I grandi cambiamenti
Tra le tendenze che si configurano ci sono quelle che mirano all’economia reale (con un forte incremento dell’attenzione per gli investimenti in private equity e private debt) e quelle che guardano alla sostenibilità. “Abbiamo vissuto un decennio di tassi bassi, che hanno ‘messo il turbo’ ai mercati privati in masse e multipli, cui sia gli investitori istituzionali sia i family office hanno rivolto la propria attenzione”, sottolinea Emanuela Musci, founder S&O Multi Family Office, che avverte tuttavia come “con il livello raggiunto oggi dai tassi, questi mercati dovranno confrontarsi con un efficientamento reale dal punto di vista operativo degli investimenti sottostanti. Il valore arriverà dalle stesse capacità imprenditoriali degli operatori di private equity di selezionare aziende che abbiano effettivamente un potenziale innovativo di prodotto o di processo”. Musci, in sintesi, delinea un “ritorno al private equity come strumento di imprenditorialità”.
Al contempo “grandi processi come il cambiamento demografico creano anche grandi opportunità di investimenti”, afferma Michele Calcaterra, senior lecturer finance, SDA Bocconi nel suo intervento che introduce l’avvio dei lavori della mattina. Calcaterra indica, in particolare come stia “mutando il concetto stesso di asset allocation: dalla geografia al tema” e parla di un cambiamento “secolare” di cui sono motore anche gli SDGs in quanto “opportunità in cui si sta declinando il tema di questa epoca”.
━━━━━━━━━━━━━━━━━━━━━━━━━━━━━━
Trascrivi per intero il testo sui grandi cambiamenti negli investimenti, senza alcuna modifica. Le righe riportate più avanti non servono.
━━━━━━━━━━━━━━━━━━━━━━━━━━━━━━
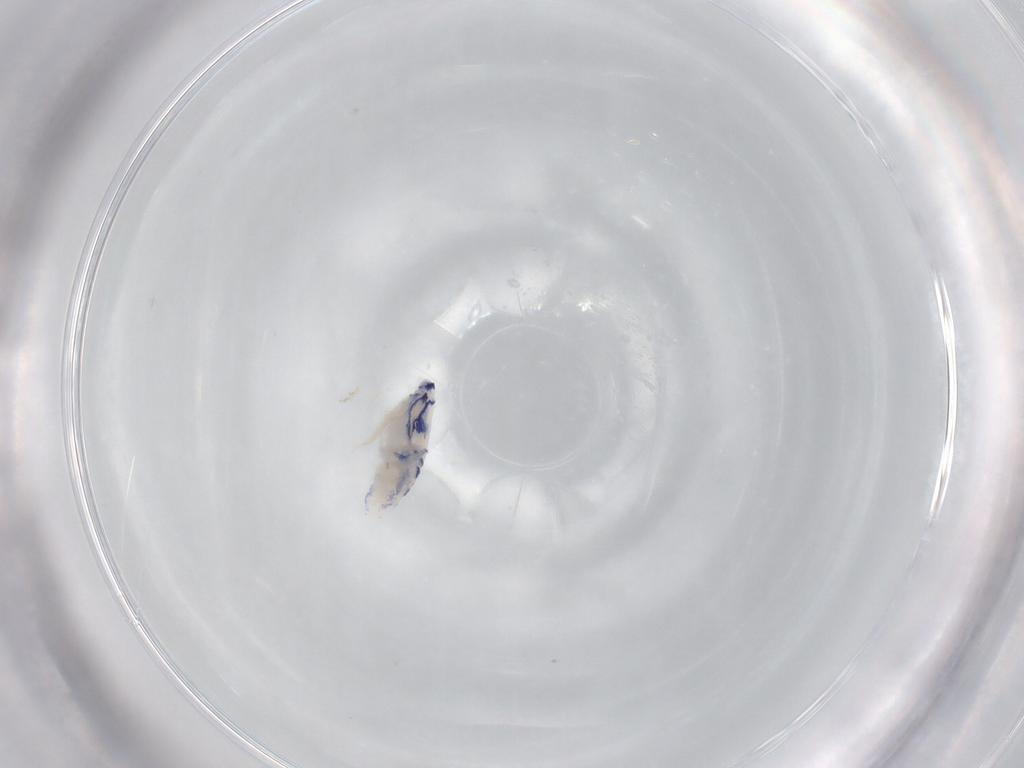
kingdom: Animalia
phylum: Arthropoda
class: Collembola
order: Entomobryomorpha
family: Entomobryidae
━━━━━━━━━━━━━━━━━━━━━━━━━━━━━━
● **Soluzione del problema**
I grandi cambiamenti
Tra le tendenze che si configurano ci sono quelle che mirano all’economia reale (con un forte incremento dell’attenzione per gli investimenti in private equity e private debt) e quelle che guardano alla sostenibilità. “Abbiamo vissuto un decennio di tassi bassi, che hanno ‘messo il turbo’ ai mercati privati in masse e multipli, cui sia gli investitori istituzionali sia i family office hanno rivolto la propria attenzione”, sottolinea Emanuela Musci, founder S&O Multi Family Office, che avverte tuttavia come “con il livello raggiunto oggi dai tassi, questi mercati dovranno confrontarsi con un efficientamento reale dal punto di vista operativo degli investimenti sottostanti. Il valore arriverà dalle stesse capacità imprenditoriali degli operatori di private equity di selezionare aziende che abbiano effettivamente un potenziale innovativo di prodotto o di processo”. Musci, in sintesi, delinea un “ritorno al private equity come strumento di imprenditorialità”.
Al contempo “grandi processi come il cambiamento demografico creano anche grandi opportunità di investimenti”, afferma Michele Calcaterra, senior lecturer finance, SDA Bocconi nel suo intervento che introduce l’avvio dei lavori della mattina. Calcaterra indica, in particolare come stia “mutando il concetto stesso di asset allocation: dalla geografia al tema” e parla di un cambiamento “secolare” di cui sono motore anche gli SDGs in quanto “opportunità in cui si sta declinando il tema di questa epoca”.